» **WHAT YOU ARE ASKED TO DO**: Copy out the text of every record below word for word, leaving the pictures out.

===

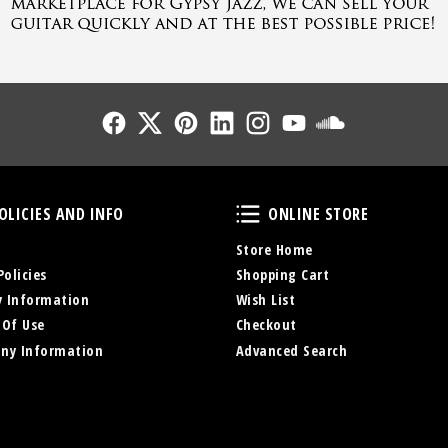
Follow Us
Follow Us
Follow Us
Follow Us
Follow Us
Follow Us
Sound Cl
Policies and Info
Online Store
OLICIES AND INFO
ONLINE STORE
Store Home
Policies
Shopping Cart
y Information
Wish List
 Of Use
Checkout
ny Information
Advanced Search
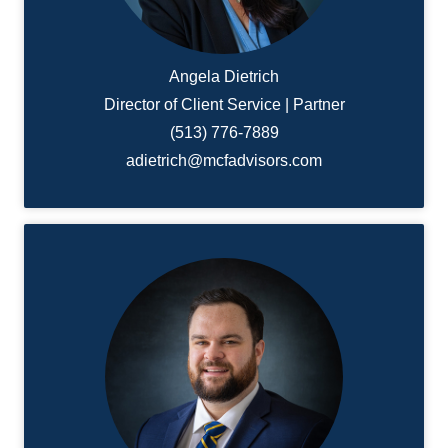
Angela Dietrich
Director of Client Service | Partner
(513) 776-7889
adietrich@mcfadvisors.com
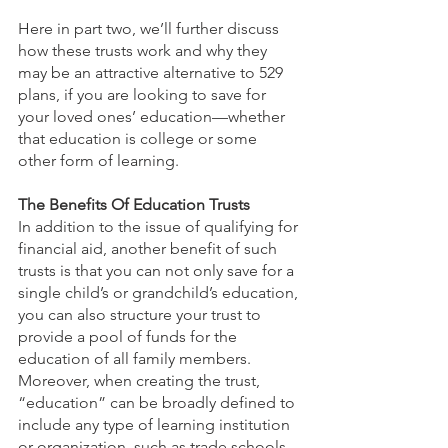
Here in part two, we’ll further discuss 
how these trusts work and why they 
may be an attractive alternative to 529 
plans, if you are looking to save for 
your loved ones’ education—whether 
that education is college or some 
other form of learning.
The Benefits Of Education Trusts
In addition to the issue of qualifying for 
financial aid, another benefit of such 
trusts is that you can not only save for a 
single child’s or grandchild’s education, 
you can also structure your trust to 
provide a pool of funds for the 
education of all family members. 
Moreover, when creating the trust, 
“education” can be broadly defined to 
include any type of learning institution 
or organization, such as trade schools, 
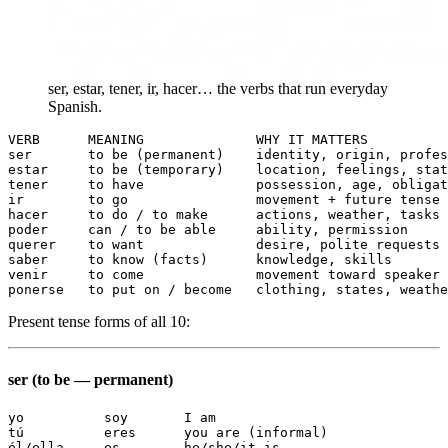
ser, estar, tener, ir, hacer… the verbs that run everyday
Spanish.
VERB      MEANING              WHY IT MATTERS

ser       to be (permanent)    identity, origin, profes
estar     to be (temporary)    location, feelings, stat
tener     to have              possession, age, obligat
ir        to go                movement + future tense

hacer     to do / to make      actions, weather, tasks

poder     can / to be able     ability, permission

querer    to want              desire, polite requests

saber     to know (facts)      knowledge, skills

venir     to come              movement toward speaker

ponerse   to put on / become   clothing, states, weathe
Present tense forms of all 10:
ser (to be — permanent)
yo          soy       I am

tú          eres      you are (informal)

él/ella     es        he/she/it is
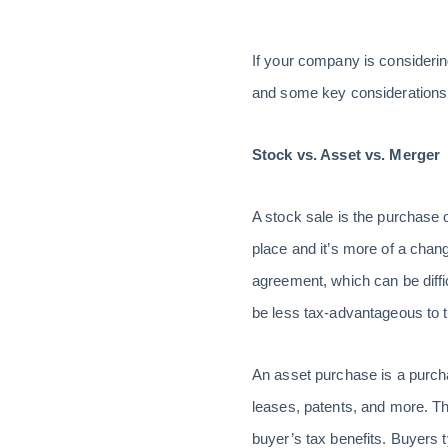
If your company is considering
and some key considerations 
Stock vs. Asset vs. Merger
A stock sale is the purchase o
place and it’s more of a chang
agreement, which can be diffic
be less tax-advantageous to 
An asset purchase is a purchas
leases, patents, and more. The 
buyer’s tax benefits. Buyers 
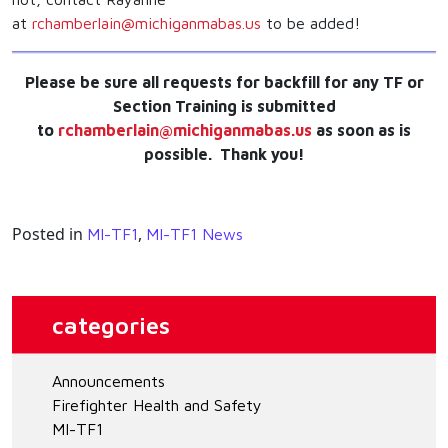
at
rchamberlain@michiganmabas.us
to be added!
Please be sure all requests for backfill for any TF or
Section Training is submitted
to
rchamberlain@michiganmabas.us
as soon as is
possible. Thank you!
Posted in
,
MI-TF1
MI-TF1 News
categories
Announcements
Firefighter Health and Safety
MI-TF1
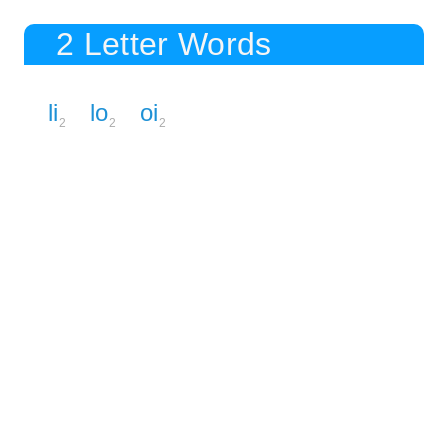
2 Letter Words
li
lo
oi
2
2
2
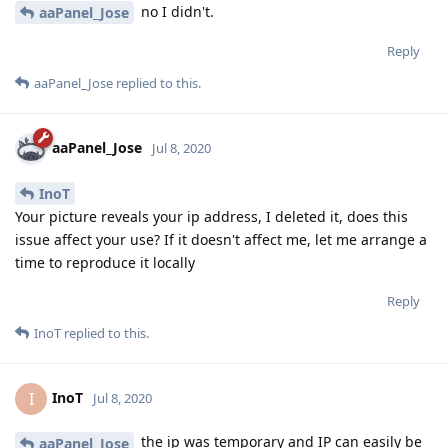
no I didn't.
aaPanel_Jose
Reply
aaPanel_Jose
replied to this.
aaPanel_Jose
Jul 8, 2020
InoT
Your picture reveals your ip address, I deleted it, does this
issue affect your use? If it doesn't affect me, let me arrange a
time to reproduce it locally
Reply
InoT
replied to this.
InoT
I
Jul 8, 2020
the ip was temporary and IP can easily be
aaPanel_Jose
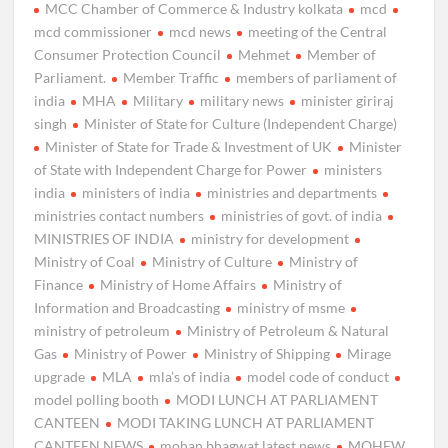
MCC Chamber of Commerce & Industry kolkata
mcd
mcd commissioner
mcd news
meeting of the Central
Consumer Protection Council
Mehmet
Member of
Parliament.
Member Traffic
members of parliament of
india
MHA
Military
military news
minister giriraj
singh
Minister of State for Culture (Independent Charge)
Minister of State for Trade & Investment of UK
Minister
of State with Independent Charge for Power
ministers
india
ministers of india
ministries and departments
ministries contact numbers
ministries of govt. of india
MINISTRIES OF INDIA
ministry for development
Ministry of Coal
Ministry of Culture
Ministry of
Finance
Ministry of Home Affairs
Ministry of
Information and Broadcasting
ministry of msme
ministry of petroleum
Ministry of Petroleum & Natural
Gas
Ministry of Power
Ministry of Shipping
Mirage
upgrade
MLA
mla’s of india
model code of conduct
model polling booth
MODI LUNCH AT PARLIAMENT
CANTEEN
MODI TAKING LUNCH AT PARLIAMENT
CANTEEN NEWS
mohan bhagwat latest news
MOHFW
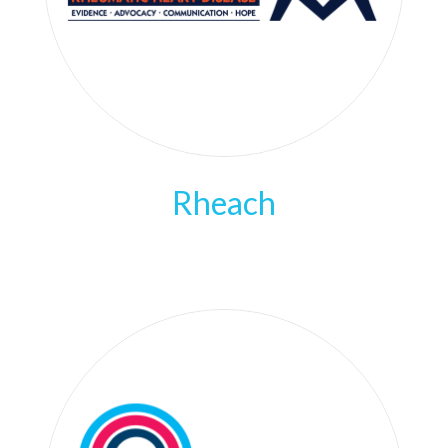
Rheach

===

» **RESULT OF THE EXERCISE**:
Follow Us
Follow Us
Follow Us
Follow Us
Follow Us
Follow Us
Sound Cl
Policies and Info
Online Store
OLICIES AND INFO
ONLINE STORE
Store Home
Policies
Shopping Cart
y Information
Wish List
 Of Use
Checkout
ny Information
Advanced Search
Angela Dietrich
Director of Client Service | Partner
(513) 776-7889
adietrich@mcfadvisors.com
Here in part two, we’ll further discuss 
how these trusts work and why they 
may be an attractive alternative to 529 
plans, if you are looking to save for 
your loved ones’ education—whether 
that education is college or some 
other form of learning.
The Benefits Of Education Trusts
In addition to the issue of qualifying for 
financial aid, another benefit of such 
trusts is that you can not only save for a 
single child’s or grandchild’s education, 
you can also structure your trust to 
provide a pool of funds for the 
education of all family members. 
Moreover, when creating the trust, 
“education” can be broadly defined to 
include any type of learning institution 
or organization, such as trade schools, 
ser, estar, tener, ir, hacer… the verbs that run everyday
Spanish.
VERB      MEANING              WHY IT MATTERS

ser       to be (permanent)    identity, origin, profes
estar     to be (temporary)    location, feelings, stat
tener     to have              possession, age, obligat
ir        to go                movement + future tense

hacer     to do / to make      actions, weather, tasks

poder     can / to be able     ability, permission

querer    to want              desire, polite requests

saber     to know (facts)      knowledge, skills

venir     to come              movement toward speaker

ponerse   to put on / become   clothing, states, weathe
Present tense forms of all 10:
ser (to be — permanent)
yo          soy       I am

tú          eres      you are (informal)

él/ella     es        he/she/it is
If your company is considering
and some key considerations 
Stock vs. Asset vs. Merger
A stock sale is the purchase o
place and it’s more of a chang
agreement, which can be diffic
be less tax-advantageous to 
An asset purchase is a purchas
leases, patents, and more. The 
buyer’s tax benefits. Buyers 
at
rchamberlain@michiganmabas.us
to be added!
Please be sure all requests for backfill for any TF or
Section Training is submitted
to
rchamberlain@michiganmabas.us
as soon as is
possible. Thank you!
Posted in
,
MI-TF1
MI-TF1 News
categories
Announcements
Firefighter Health and Safety
MI-TF1
2 Letter Words
li
lo
oi
2
2
2
no I didn't.
aaPanel_Jose
Reply
aaPanel_Jose
replied to this.
aaPanel_Jose
Jul 8, 2020
InoT
Your picture reveals your ip address, I deleted it, does this
issue affect your use? If it doesn't affect me, let me arrange a
time to reproduce it locally
Reply
InoT
replied to this.
InoT
I
Jul 8, 2020
the ip was temporary and IP can easily be
aaPanel_Jose
MCC Chamber of Commerce & Industry kolkata
mcd
mcd commissioner
mcd news
meeting of the Central
Consumer Protection Council
Mehmet
Member of
Parliament.
Member Traffic
members of parliament of
india
MHA
Military
military news
minister giriraj
singh
Minister of State for Culture (Independent Charge)
Minister of State for Trade & Investment of UK
Minister
of State with Independent Charge for Power
ministers
india
ministers of india
ministries and departments
ministries contact numbers
ministries of govt. of india
MINISTRIES OF INDIA
ministry for development
Ministry of Coal
Ministry of Culture
Ministry of
Finance
Ministry of Home Affairs
Ministry of
Information and Broadcasting
ministry of msme
ministry of petroleum
Ministry of Petroleum & Natural
Gas
Ministry of Power
Ministry of Shipping
Mirage
upgrade
MLA
mla’s of india
model code of conduct
model polling booth
MODI LUNCH AT PARLIAMENT
CANTEEN
MODI TAKING LUNCH AT PARLIAMENT
CANTEEN NEWS
mohan bhagwat latest news
MOHFW
Rheach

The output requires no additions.